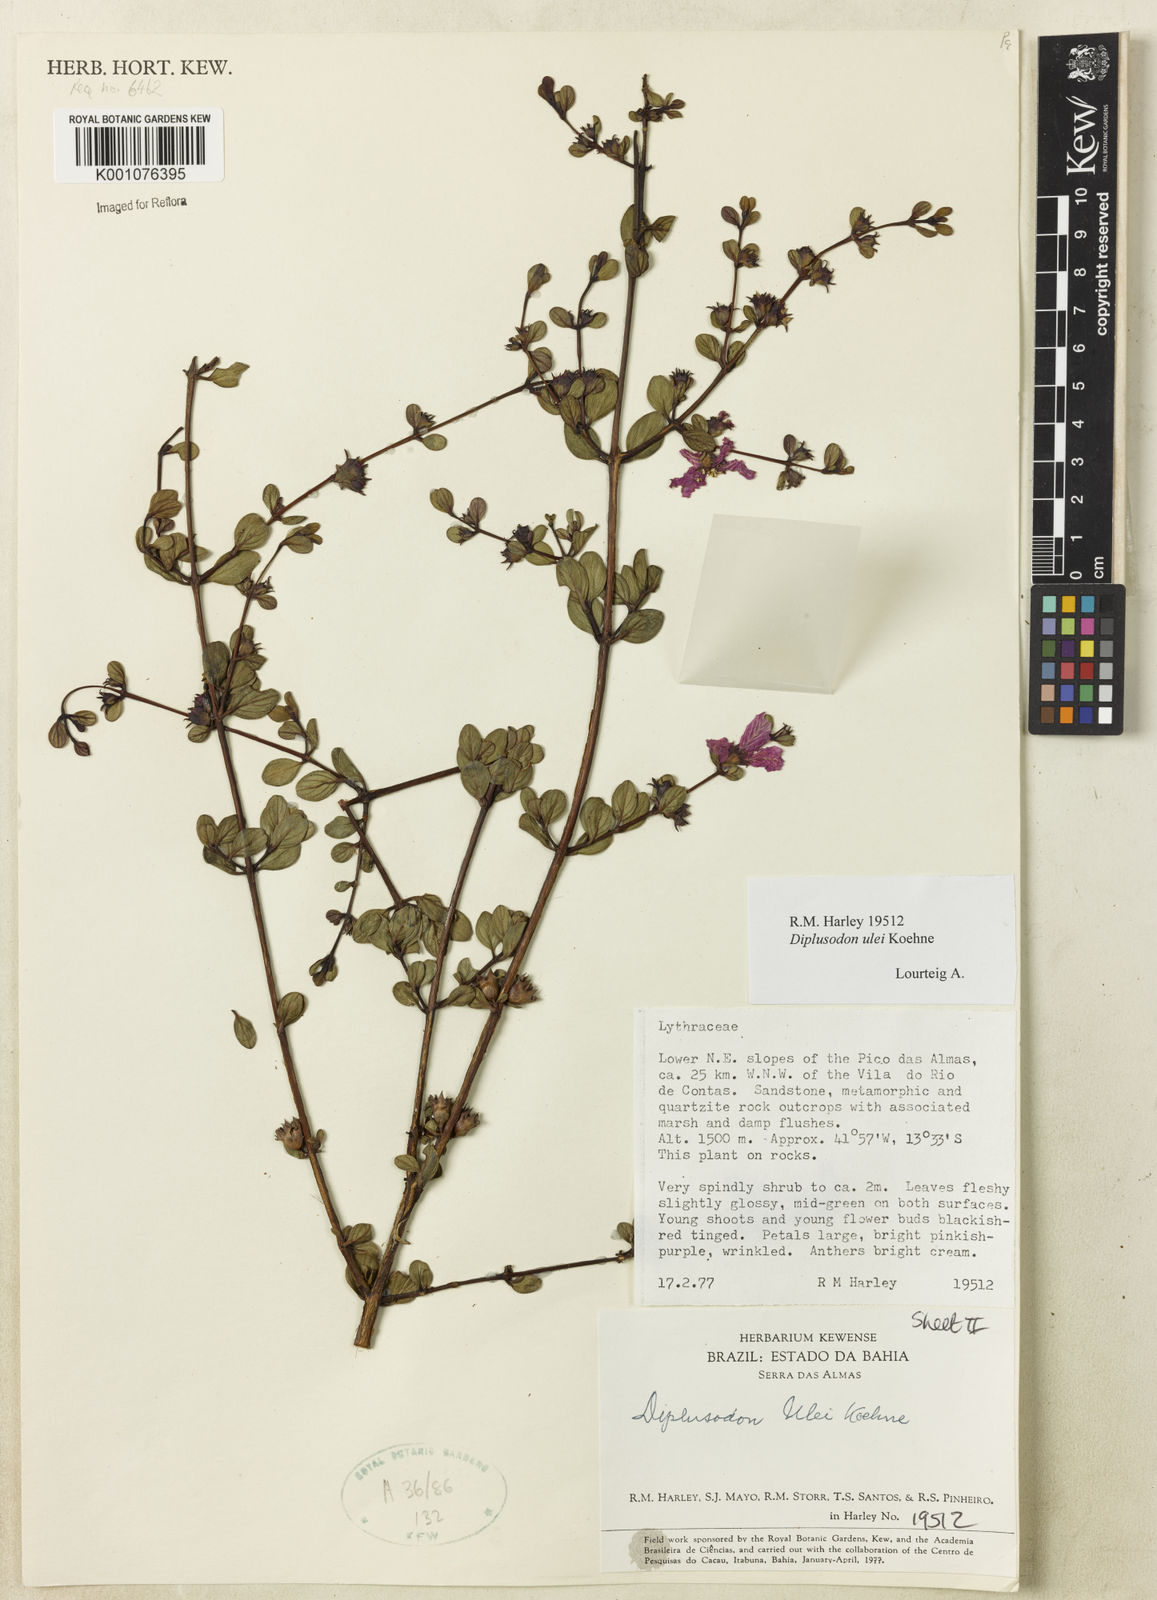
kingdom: Plantae
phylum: Tracheophyta
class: Magnoliopsida
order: Myrtales
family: Lythraceae
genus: Diplusodon
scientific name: Diplusodon ulei
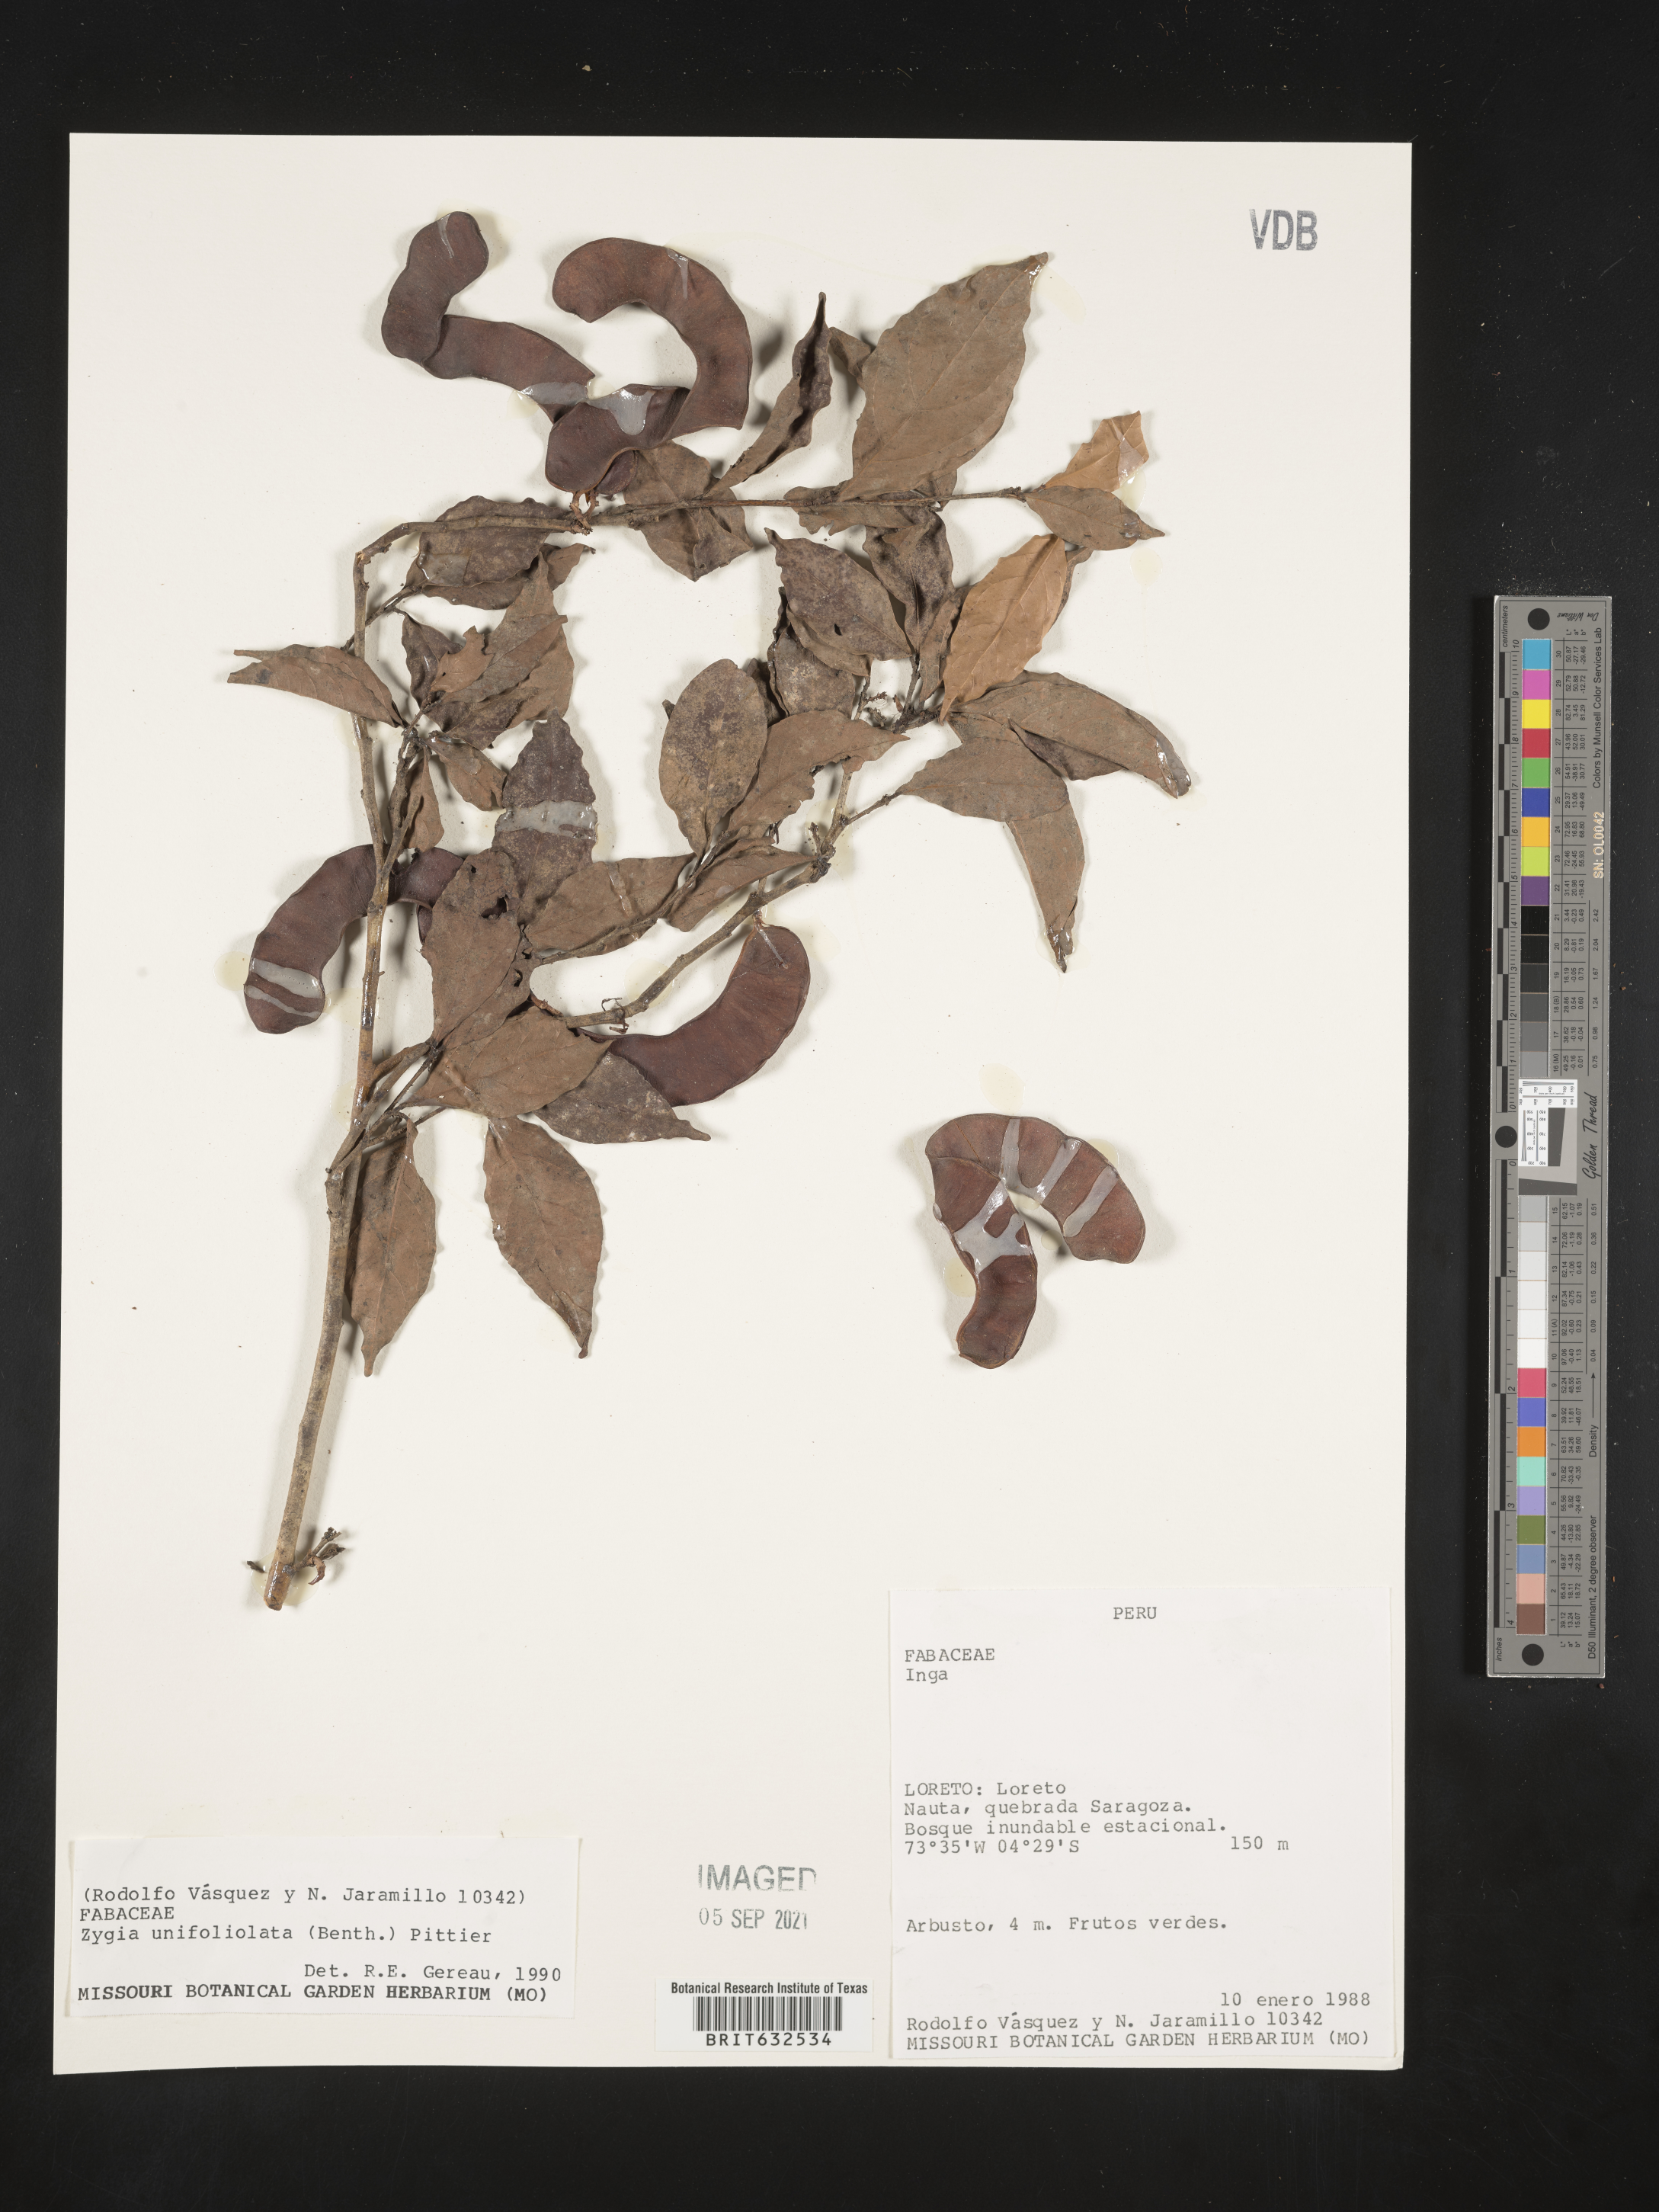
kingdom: Plantae
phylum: Tracheophyta
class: Magnoliopsida
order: Fabales
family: Fabaceae
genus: Zygia
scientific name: Zygia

————

Kannst du sämtliche Zeilen aller Datensätze wörtlich zitieren und dabei die Bilder weglassen?

kingdom: Plantae
phylum: Tracheophyta
class: Magnoliopsida
order: Myrtales
family: Lythraceae
genus: Diplusodon
scientific name: Diplusodon ulei
kingdom: Plantae
phylum: Tracheophyta
class: Magnoliopsida
order: Fabales
family: Fabaceae
genus: Zygia
scientific name: Zygia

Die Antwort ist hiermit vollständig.